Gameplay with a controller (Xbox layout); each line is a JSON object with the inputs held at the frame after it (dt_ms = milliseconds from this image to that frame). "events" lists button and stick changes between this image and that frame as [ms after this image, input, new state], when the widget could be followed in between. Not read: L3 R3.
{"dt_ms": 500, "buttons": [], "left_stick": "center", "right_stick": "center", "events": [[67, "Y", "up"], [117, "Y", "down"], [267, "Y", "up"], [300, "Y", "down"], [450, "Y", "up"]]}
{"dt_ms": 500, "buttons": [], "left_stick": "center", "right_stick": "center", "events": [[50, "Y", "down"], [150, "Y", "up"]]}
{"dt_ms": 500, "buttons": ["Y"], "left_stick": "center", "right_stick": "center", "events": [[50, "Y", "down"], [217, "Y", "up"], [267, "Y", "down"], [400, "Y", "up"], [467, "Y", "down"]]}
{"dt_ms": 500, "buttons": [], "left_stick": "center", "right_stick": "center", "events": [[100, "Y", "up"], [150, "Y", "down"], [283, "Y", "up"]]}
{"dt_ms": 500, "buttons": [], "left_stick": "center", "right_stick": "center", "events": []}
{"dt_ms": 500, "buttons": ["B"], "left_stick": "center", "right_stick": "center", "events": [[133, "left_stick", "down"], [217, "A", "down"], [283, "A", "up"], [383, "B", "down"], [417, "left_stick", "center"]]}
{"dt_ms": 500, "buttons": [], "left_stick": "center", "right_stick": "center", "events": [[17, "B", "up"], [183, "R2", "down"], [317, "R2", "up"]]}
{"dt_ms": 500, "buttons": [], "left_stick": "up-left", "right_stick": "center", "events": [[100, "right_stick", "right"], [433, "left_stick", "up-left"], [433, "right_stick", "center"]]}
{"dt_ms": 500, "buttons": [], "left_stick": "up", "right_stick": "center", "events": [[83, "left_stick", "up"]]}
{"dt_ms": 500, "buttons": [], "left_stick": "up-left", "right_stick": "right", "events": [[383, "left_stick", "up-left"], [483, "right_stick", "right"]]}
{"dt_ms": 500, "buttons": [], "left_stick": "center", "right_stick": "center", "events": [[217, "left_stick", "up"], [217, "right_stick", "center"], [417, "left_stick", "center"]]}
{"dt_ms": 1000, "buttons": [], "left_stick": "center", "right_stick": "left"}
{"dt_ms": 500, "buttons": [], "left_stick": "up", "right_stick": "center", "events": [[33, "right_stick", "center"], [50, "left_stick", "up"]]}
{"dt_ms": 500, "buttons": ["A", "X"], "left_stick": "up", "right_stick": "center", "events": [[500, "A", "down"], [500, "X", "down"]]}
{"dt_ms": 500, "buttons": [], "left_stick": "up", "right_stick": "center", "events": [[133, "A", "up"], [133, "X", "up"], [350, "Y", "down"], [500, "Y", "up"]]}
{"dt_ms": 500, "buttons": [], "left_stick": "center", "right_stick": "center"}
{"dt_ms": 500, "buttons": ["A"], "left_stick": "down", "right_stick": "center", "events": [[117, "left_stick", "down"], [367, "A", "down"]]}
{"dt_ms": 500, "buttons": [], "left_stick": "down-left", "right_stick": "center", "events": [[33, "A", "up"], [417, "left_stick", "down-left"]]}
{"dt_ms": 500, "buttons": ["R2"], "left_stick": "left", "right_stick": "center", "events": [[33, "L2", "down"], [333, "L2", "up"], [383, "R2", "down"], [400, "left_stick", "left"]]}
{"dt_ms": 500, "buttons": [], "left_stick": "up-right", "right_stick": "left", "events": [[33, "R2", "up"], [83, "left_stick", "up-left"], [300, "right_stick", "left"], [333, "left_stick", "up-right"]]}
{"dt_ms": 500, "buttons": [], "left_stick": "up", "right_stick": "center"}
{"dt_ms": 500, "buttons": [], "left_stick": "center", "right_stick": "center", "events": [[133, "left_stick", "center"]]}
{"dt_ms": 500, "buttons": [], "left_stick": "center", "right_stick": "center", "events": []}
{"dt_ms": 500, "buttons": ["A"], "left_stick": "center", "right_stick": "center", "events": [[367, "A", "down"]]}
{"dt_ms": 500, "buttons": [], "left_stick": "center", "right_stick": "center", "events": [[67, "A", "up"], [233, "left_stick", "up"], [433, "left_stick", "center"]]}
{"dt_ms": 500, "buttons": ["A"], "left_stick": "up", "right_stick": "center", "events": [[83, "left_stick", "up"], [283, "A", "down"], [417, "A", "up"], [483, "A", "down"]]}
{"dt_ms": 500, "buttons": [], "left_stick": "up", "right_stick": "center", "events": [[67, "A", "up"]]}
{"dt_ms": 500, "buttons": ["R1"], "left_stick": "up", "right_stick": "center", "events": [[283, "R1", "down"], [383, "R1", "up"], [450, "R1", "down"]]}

◇ ◇ ◇ ◇

# WHAT IS NEEDED
The records are to be repeated in full, exactly as they stand.

# WRITTEN SOLUTION
Gameplay with a controller (Xbox layout); each line is a JSON object with the inputs held at the frame after it (dt_ms = milliseconds from this image to that frame). "events" lists button and stick changes between this image and that frame as [ms after this image, input, new state], when the widget could be followed in between. Not read: L3 R3.
{"dt_ms": 500, "buttons": [], "left_stick": "center", "right_stick": "center", "events": [[67, "Y", "up"], [117, "Y", "down"], [267, "Y", "up"], [300, "Y", "down"], [450, "Y", "up"]]}
{"dt_ms": 500, "buttons": [], "left_stick": "center", "right_stick": "center", "events": [[50, "Y", "down"], [150, "Y", "up"]]}
{"dt_ms": 500, "buttons": ["Y"], "left_stick": "center", "right_stick": "center", "events": [[50, "Y", "down"], [217, "Y", "up"], [267, "Y", "down"], [400, "Y", "up"], [467, "Y", "down"]]}
{"dt_ms": 500, "buttons": [], "left_stick": "center", "right_stick": "center", "events": [[100, "Y", "up"], [150, "Y", "down"], [283, "Y", "up"]]}
{"dt_ms": 500, "buttons": [], "left_stick": "center", "right_stick": "center", "events": []}
{"dt_ms": 500, "buttons": ["B"], "left_stick": "center", "right_stick": "center", "events": [[133, "left_stick", "down"], [217, "A", "down"], [283, "A", "up"], [383, "B", "down"], [417, "left_stick", "center"]]}
{"dt_ms": 500, "buttons": [], "left_stick": "center", "right_stick": "center", "events": [[17, "B", "up"], [183, "R2", "down"], [317, "R2", "up"]]}
{"dt_ms": 500, "buttons": [], "left_stick": "up-left", "right_stick": "center", "events": [[100, "right_stick", "right"], [433, "left_stick", "up-left"], [433, "right_stick", "center"]]}
{"dt_ms": 500, "buttons": [], "left_stick": "up", "right_stick": "center", "events": [[83, "left_stick", "up"]]}
{"dt_ms": 500, "buttons": [], "left_stick": "up-left", "right_stick": "right", "events": [[383, "left_stick", "up-left"], [483, "right_stick", "right"]]}
{"dt_ms": 500, "buttons": [], "left_stick": "center", "right_stick": "center", "events": [[217, "left_stick", "up"], [217, "right_stick", "center"], [417, "left_stick", "center"]]}
{"dt_ms": 1000, "buttons": [], "left_stick": "center", "right_stick": "left"}
{"dt_ms": 500, "buttons": [], "left_stick": "up", "right_stick": "center", "events": [[33, "right_stick", "center"], [50, "left_stick", "up"]]}
{"dt_ms": 500, "buttons": ["A", "X"], "left_stick": "up", "right_stick": "center", "events": [[500, "A", "down"], [500, "X", "down"]]}
{"dt_ms": 500, "buttons": [], "left_stick": "up", "right_stick": "center", "events": [[133, "A", "up"], [133, "X", "up"], [350, "Y", "down"], [500, "Y", "up"]]}
{"dt_ms": 500, "buttons": [], "left_stick": "center", "right_stick": "center"}
{"dt_ms": 500, "buttons": ["A"], "left_stick": "down", "right_stick": "center", "events": [[117, "left_stick", "down"], [367, "A", "down"]]}
{"dt_ms": 500, "buttons": [], "left_stick": "down-left", "right_stick": "center", "events": [[33, "A", "up"], [417, "left_stick", "down-left"]]}
{"dt_ms": 500, "buttons": ["R2"], "left_stick": "left", "right_stick": "center", "events": [[33, "L2", "down"], [333, "L2", "up"], [383, "R2", "down"], [400, "left_stick", "left"]]}
{"dt_ms": 500, "buttons": [], "left_stick": "up-right", "right_stick": "left", "events": [[33, "R2", "up"], [83, "left_stick", "up-left"], [300, "right_stick", "left"], [333, "left_stick", "up-right"]]}
{"dt_ms": 500, "buttons": [], "left_stick": "up", "right_stick": "center"}
{"dt_ms": 500, "buttons": [], "left_stick": "center", "right_stick": "center", "events": [[133, "left_stick", "center"]]}
{"dt_ms": 500, "buttons": [], "left_stick": "center", "right_stick": "center", "events": []}
{"dt_ms": 500, "buttons": ["A"], "left_stick": "center", "right_stick": "center", "events": [[367, "A", "down"]]}
{"dt_ms": 500, "buttons": [], "left_stick": "center", "right_stick": "center", "events": [[67, "A", "up"], [233, "left_stick", "up"], [433, "left_stick", "center"]]}
{"dt_ms": 500, "buttons": ["A"], "left_stick": "up", "right_stick": "center", "events": [[83, "left_stick", "up"], [283, "A", "down"], [417, "A", "up"], [483, "A", "down"]]}
{"dt_ms": 500, "buttons": [], "left_stick": "up", "right_stick": "center", "events": [[67, "A", "up"]]}
{"dt_ms": 500, "buttons": ["R1"], "left_stick": "up", "right_stick": "center", "events": [[283, "R1", "down"], [383, "R1", "up"], [450, "R1", "down"]]}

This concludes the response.